Are Private Sector and Businesses ASEAN Ready?

Realising the ASEAN Economic Community will require awareness and dialogue between the private sector and governments. What are CEOs concerned about? How are the champions of the AEC engaging with their stakeholders? In this section we ask academics, bureaucrats and business leaders to share their thoughts on how the business community can become more ASEAN ready.


Lois Maximillian

Commisioner of PT. Redwood Indonesia

Intelligence such as the tariff, tax information and investment loans needs to be shared among the ASEAN countries. We [need] to access those information to understand what’s going on in the countries that we are going to invest in. This is very key because sometimes as private [sector] you are going into other countries you have not been to.


Rodolfo Severino JR.

Former secretary General of Association of Southeast Asian Nations. Head of the Institute of Southeast Asian Studies in Singapore

What is needed is for the private sector to regard the region as its market. And if ASEAN is not perceived as being an integrated market, then the private sector will not come to invest. In the end, it is how the private sector looks at economic integration in this region… I think the problem is not so much knowing about this as being interested in it, because if they were interested, they would take the trouble to learn about it.
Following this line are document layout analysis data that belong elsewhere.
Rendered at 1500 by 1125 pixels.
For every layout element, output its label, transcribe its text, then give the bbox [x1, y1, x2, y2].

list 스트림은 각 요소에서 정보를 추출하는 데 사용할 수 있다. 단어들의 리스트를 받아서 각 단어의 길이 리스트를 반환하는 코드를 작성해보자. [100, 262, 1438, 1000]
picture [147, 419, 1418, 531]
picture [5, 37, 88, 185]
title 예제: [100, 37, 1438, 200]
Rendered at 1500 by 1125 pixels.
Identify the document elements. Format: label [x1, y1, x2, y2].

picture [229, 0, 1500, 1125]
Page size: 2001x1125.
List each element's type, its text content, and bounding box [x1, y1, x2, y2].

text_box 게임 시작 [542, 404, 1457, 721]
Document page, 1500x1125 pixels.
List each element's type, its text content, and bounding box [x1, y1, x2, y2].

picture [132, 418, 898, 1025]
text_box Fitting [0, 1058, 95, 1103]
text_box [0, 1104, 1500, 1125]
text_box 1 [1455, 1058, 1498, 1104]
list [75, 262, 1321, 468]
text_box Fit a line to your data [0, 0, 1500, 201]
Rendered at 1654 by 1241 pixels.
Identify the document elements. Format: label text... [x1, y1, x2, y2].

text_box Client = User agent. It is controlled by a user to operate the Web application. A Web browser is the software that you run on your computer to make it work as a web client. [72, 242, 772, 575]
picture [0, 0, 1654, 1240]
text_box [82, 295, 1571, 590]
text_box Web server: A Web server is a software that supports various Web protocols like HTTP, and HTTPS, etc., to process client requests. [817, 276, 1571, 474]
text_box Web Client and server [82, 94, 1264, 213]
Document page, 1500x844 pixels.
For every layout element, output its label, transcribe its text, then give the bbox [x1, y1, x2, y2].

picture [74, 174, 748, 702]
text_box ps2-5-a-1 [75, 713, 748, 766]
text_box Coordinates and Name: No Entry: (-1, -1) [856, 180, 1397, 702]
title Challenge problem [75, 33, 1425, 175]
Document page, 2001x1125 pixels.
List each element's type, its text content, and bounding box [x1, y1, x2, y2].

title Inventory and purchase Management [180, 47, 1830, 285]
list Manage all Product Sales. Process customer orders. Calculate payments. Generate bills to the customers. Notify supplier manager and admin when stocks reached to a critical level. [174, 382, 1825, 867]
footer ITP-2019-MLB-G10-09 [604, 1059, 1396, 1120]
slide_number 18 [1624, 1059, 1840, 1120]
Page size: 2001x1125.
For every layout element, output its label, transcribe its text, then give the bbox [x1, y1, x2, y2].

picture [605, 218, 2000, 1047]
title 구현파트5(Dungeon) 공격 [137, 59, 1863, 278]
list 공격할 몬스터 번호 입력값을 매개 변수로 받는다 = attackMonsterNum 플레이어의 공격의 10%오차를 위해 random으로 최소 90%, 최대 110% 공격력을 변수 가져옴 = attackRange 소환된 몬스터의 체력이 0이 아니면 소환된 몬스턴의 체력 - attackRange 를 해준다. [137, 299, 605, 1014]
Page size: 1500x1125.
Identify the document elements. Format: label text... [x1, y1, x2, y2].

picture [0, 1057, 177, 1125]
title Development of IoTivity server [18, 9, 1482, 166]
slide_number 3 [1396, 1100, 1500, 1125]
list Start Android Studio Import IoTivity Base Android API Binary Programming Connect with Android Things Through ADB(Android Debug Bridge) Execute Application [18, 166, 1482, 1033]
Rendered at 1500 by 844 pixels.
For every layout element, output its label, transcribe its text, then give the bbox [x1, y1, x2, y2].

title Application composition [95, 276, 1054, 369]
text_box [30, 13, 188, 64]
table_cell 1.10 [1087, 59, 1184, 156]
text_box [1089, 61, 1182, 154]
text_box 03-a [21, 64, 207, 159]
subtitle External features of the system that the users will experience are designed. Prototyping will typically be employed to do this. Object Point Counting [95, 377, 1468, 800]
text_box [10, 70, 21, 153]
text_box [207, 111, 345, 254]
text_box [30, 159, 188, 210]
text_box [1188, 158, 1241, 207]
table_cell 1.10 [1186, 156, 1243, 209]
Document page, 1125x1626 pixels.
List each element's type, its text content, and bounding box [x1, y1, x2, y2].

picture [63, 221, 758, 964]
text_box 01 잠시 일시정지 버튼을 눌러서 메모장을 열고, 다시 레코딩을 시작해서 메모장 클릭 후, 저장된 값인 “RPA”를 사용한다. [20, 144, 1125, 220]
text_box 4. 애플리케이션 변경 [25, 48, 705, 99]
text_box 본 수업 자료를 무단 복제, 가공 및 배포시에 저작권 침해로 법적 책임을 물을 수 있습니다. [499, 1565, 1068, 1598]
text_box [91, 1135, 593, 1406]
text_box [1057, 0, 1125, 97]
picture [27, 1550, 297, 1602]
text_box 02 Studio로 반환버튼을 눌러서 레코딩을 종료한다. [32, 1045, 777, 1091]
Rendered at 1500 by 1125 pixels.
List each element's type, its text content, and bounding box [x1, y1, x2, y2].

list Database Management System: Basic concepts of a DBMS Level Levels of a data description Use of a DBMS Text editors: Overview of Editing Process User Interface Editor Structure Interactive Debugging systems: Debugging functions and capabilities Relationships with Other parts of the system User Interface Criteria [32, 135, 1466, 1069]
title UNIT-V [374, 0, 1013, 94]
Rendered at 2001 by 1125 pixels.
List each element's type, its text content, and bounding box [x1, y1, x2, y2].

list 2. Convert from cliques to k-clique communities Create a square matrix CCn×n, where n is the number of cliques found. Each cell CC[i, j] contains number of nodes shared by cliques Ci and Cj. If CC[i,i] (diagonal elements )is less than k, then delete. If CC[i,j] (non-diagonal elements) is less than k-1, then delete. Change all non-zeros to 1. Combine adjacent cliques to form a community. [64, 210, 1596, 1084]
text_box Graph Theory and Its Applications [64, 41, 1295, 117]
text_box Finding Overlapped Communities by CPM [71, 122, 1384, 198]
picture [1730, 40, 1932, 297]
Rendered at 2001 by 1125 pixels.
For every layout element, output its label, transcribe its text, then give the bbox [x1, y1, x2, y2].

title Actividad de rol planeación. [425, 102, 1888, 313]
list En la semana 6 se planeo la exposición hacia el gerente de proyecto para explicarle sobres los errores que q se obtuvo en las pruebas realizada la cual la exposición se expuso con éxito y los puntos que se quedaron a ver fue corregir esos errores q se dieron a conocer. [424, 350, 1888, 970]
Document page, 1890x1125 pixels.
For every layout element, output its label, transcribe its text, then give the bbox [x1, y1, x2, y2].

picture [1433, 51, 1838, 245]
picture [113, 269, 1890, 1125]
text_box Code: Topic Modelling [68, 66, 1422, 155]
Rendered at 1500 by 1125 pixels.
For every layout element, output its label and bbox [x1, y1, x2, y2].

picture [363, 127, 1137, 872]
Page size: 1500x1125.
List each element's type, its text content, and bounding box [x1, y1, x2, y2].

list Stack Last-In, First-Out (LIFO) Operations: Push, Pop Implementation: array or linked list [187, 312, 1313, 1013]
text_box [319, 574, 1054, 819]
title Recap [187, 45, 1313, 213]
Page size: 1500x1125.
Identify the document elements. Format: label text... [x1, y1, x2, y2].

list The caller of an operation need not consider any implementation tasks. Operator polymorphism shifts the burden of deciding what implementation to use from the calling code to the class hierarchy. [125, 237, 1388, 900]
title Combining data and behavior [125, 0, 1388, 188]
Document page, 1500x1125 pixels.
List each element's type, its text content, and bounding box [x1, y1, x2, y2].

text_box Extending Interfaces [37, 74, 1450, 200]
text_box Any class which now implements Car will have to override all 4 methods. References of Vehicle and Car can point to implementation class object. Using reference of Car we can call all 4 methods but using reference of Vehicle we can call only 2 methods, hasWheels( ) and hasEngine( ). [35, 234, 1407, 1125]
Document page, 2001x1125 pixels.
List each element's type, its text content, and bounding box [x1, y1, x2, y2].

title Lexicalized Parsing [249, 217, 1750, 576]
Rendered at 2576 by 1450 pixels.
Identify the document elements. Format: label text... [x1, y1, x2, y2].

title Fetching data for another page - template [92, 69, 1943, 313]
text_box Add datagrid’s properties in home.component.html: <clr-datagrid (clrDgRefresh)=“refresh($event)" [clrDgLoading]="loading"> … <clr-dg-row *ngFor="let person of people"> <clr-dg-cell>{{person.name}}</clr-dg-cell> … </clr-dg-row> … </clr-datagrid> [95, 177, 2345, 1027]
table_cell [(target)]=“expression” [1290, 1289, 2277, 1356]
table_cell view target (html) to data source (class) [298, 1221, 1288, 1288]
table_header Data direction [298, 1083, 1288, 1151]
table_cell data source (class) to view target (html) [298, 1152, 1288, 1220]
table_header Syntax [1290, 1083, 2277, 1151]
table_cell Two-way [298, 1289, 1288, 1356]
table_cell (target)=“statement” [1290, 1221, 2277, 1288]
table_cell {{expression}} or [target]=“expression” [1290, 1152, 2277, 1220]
The texts are public, the measures are public. What they need to do is say they are interested in the regional market therefore, you, the government carry out your commitments. But without the pressure from the private sector in favour of integration then it is those who are opposed to greater competition who will prevail as far as government policy is concerned.


Ambassaor Kesavapany

Executive Director, Institute of Southeast Asian Studies, Singapore

In fact I have participated in a couple of meetings which calls for new thinking in the way we do business. What is happening is that while the WTO is finding it difficult to cut across borders, trade is already doing it, banking is already doing it. You have international banks, you have CIMB going into Indonesia, Thailand, Singapore and all that without governments coming on board. So all you need to do is make sure there is a levelled playing field we are able to operate.


Grace S. Ugut

Associate Dean Asian Institute of Management

Governments have to do their job which is improving the business climate of the country, which means that they facilitate and build infrastructure, facilitate good business climate which leads to less corruption. But the private sector is the one who will be in the driver’s seat. Private sector collaboration in different ASEAN countries would be much easier.


Michael Enright

Professor at the School of Business , University of Hong Kong

Here are relatively few companies from ASEAN that one would look at as major global players, really making their money by innovating and able to project in highly competitive markets globally. This is not necessarily distinctive to ASEAN. It would be true of Latin America; it would be true of many other areas. But when we think about the corporate contribution to improving competitiveness, improving productivity, improving employment prospects for people within the region, one would tend to think more of companies that are managing for growth, that are innovating, that are competing in highly competitive markets, rather than in some cases companies that seem to be administering franchises rather than innovating and improving.